Twere malice to thy fame, to weepe alone:
And not enforce an universall groane
From ruinous man, and make the World complaine:
Yet I'le forbid my griefe to be prophane
In mention of thy prayse; I'le speake but truth
Yet write more honour than ere shin'd in youth.
I can relate thy businesse here on earth,
Thy mystery of life, thy noblest birth
Out-shin'd by nobler vertue: but how farre
Th' hast tane thy journey 'bove the highest star,
I cannot speake, nor whether thou art in
Commission with a Throne, or Cherubin.
Passe on triumphant in thy glorious way,
Till thou hast reacht the place assign'd: we may
Without disturbing the harmonious Spheares,
Bathe here below thy memory in our teares.

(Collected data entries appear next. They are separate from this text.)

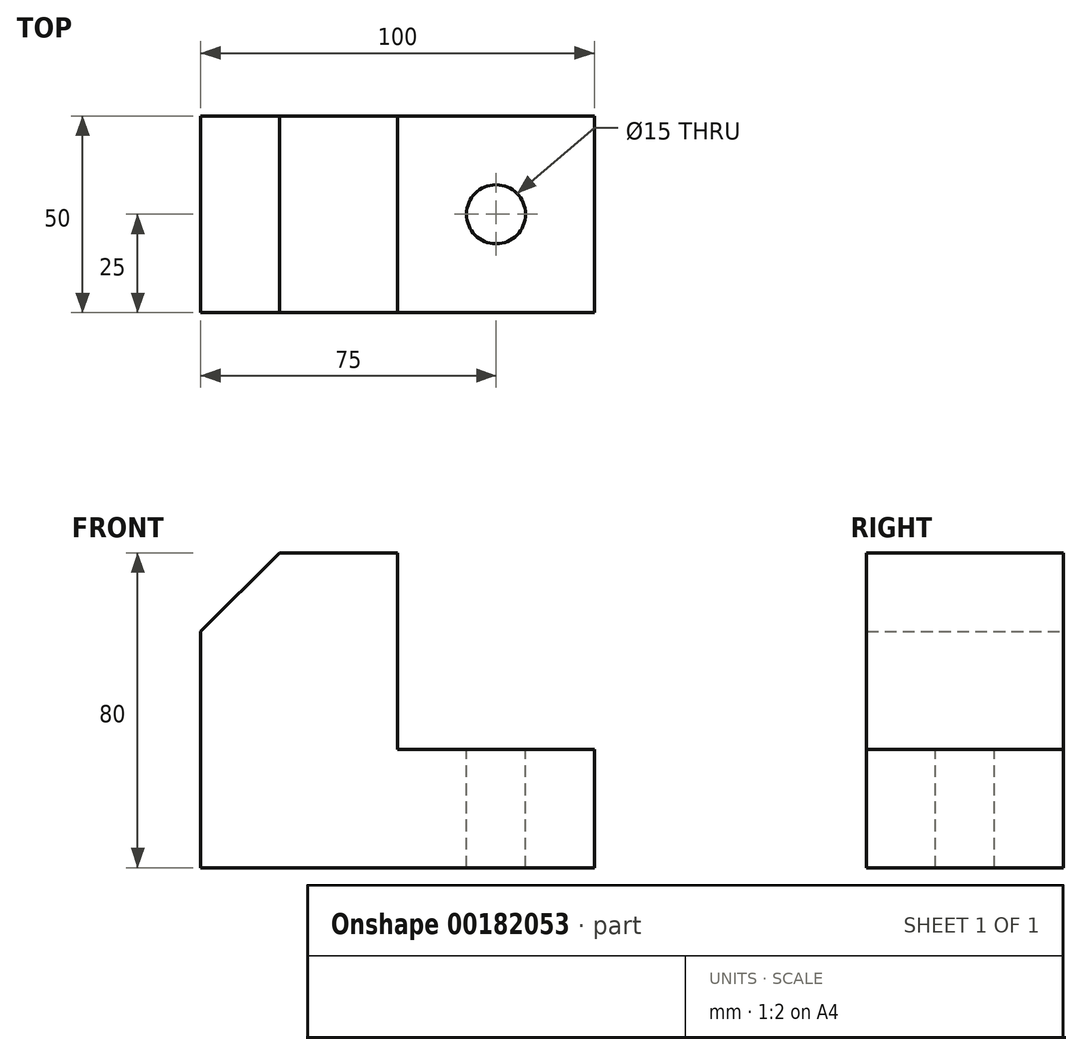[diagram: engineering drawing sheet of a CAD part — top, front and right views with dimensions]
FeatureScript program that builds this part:
annotation { "Feature Type Name" : "Feature", "Feature Type Description" : "" }
export const myFeature = defineFeature(function(context is Context, id is Id, definition is map)
    precondition{}
    {
        {
            var Q0;
            Q0=qCreatedBy(makeId("Front.planeOp"),FACE);
            var sketch = newSketch(context, id + "F0", { "sketchPlane" : qUnion([Q0])});
            skLineSegment(sketch, "E0", {"start": v(0, 0) * mm, "end": v(0, 80) * mm});
            skLineSegment(sketch, "E1", {"start": v(0, 80) * mm, "end": v(50, 80) * mm});
            skLineSegment(sketch, "E2", {"start": v(50, 80) * mm, "end": v(50, 30) * mm});
            skLineSegment(sketch, "E3", {"start": v(50, 30) * mm, "end": v(100, 30) * mm});
            skLineSegment(sketch, "E4", {"start": v(100, 30) * mm, "end": v(100, 0) * mm});
            skLineSegment(sketch, "E5", {"start": v(100, 0) * mm, "end": v(0, 0) * mm});
            skSolve(sketch);
        }
        {
            var Q0;
            Q0=makeQuery(id+"F0.imprint","IMPRINT",FACE,{"disambiguationData":[TD([[makeQuery(id+"F0.imprint","IMPRINT",EDGE,{"derivedFrom":sQuery(id+"F0.wireOp",EDGE,"E0")}),-1.0]])]});
            extrude(context, id + "F1", {"entities" : qUnion([Q0]), "depth" : 50 * mm});
        }
        {
            var Q0;
            Q0=makeQuery(id+"F1.opExtrude","SWEPT_FACE",FACE,{"disambiguationData":[OSD([sQuery(id+"F0.wireOp",EDGE,"E3")])]});
            var sketch = newSketch(context, id + "F2", { "sketchPlane" : qUnion([Q0])});
            skCircle(sketch, "E6", {"center": v(75, -25) * mm, "radius": 7.5 * mm});
            skSolve(sketch);
        }
        {
            var Q0;
            Q0 = qSketchRegion(id + "F2", true);
            extrude(context, id + "F3", {"entities" : qUnion([Q0]), "operationType" : NewBodyOperationType.REMOVE, "endBound" : BoundingType.THROUGH_ALL, "oppositeDirection" : true, "depth" : 25 * mm});
        }
        {
            var Q0;
            Q0=makeQuery(id+"F1.opExtrude","SWEPT_EDGE",EDGE,{"disambiguationData":[OSD([sQuery(id+"F0.wireOp",EDGE,"E0"),sQuery(id+"F0.wireOp",EDGE,"E1")])]});
            chamfer(context, id + "F4", {"entities" : qUnion([Q0]), "width" : 20 * mm, "tangentPropagation" : true});
        }
    });
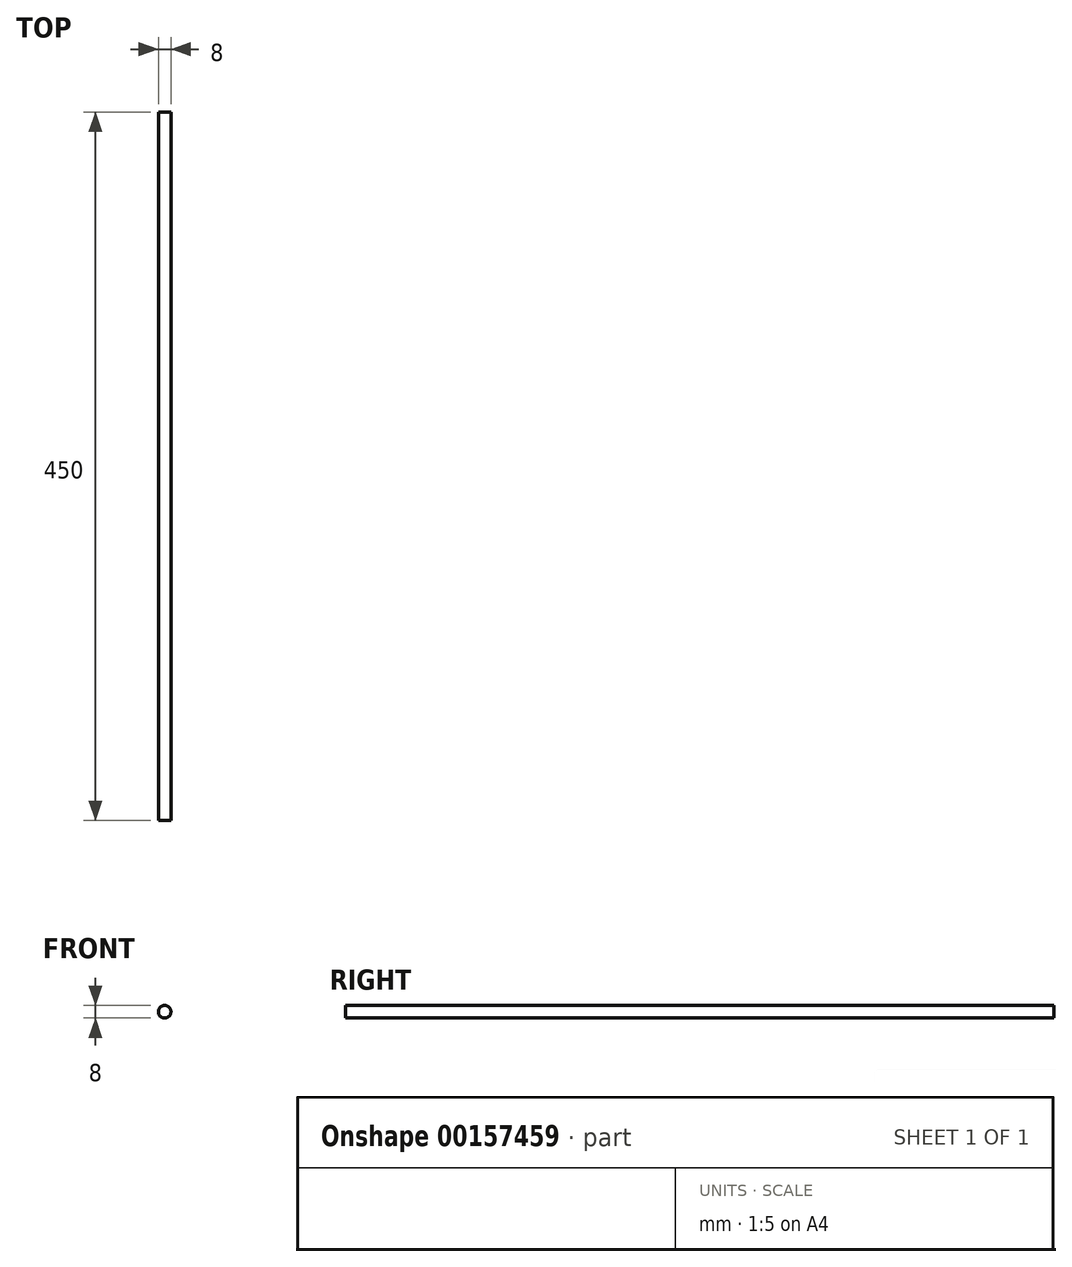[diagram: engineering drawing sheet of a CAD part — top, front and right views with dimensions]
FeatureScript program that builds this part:
annotation { "Feature Type Name" : "Feature", "Feature Type Description" : "" }
export const myFeature = defineFeature(function(context is Context, id is Id, definition is map)
    precondition{}
    {
        {
            var Q0;
            Q0=qCreatedBy(makeId("Front.planeOp"),FACE);
            var sketch = newSketch(context, id + "F0", { "sketchPlane" : qUnion([Q0])});
            skCircle(sketch, "E0", {"center": v(0, 0) * mm, "radius": 4 * mm});
            skSolve(sketch);
        }
        {
            var Q0;
            Q0=makeQuery(id+"F0.imprint","IMPRINT",FACE,{"disambiguationData":[TD([[makeQuery(id+"F0.imprint","IMPRINT",EDGE,{"derivedFrom":sQuery(id+"F0.wireOp",EDGE,"E0")}),1.0]])]});
            extrude(context, id + "F1", {"entities" : qUnion([Q0]), "depth" : 450 * mm});
        }
    });
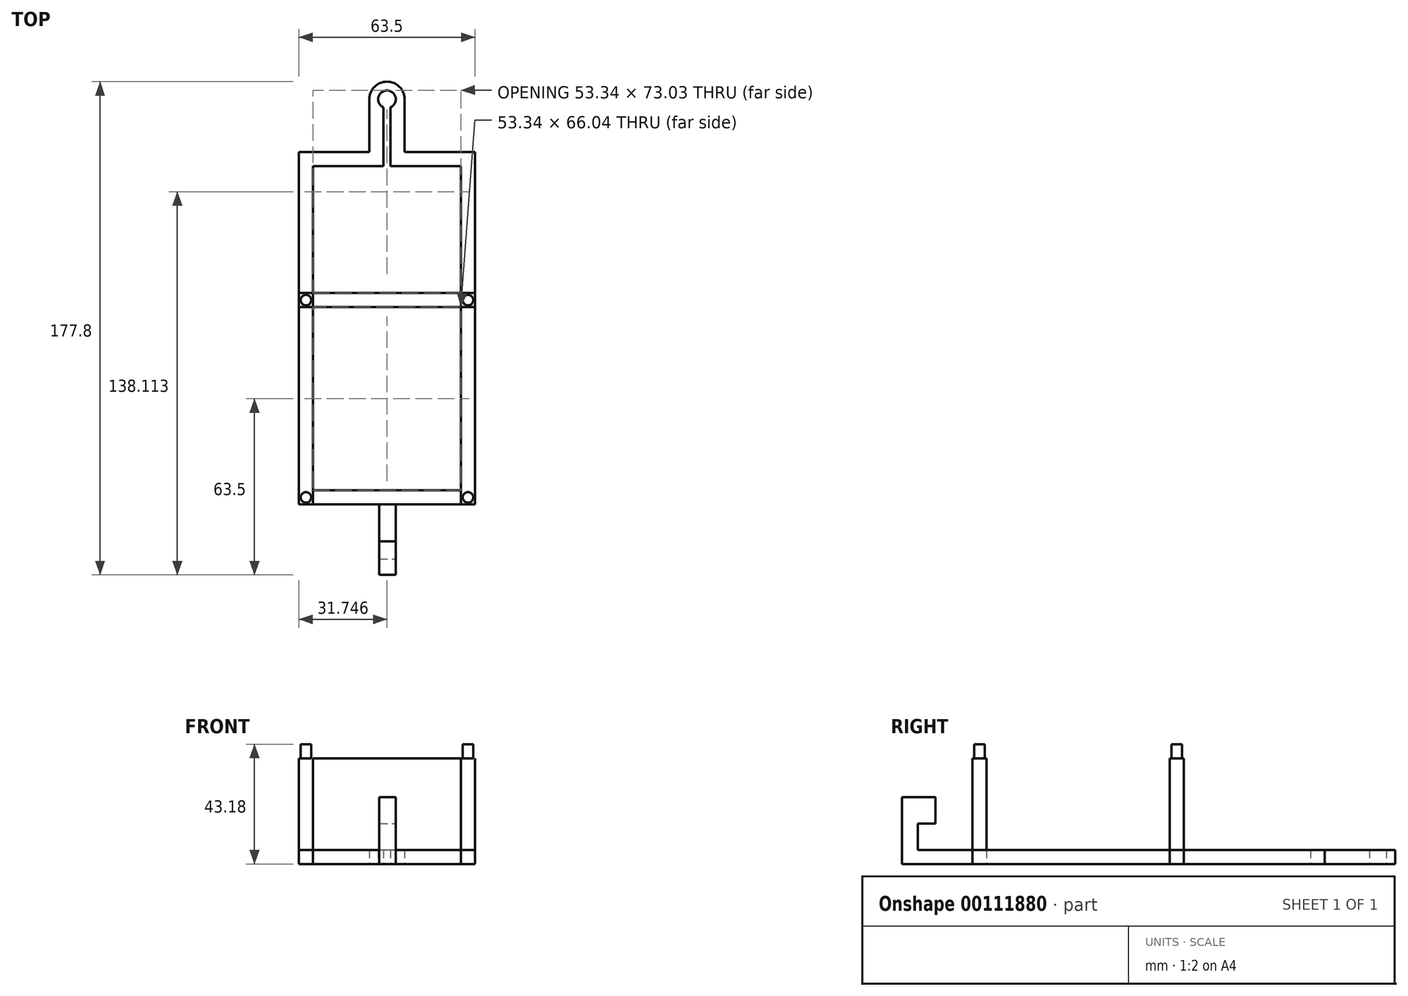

Ten dayes are past, since a dull wonder seis'd
My active soule: Loud stormes of sighes are rais'd
By empty griefes; they who can utter it,
Doe not vent forth their sorrow, but their wit.
I stood like Niobe without a grone,
Congeal'd into that monumentall stone
That doth lye over thee: I had no roome
For witty griefe, fit onely for thy tombe.
And friendships monument, thus had I stood;
But that the flame I beare thee, warm'd my blood
With a new life. Ile like a funerall fire
But burne a while to thee, and then expire.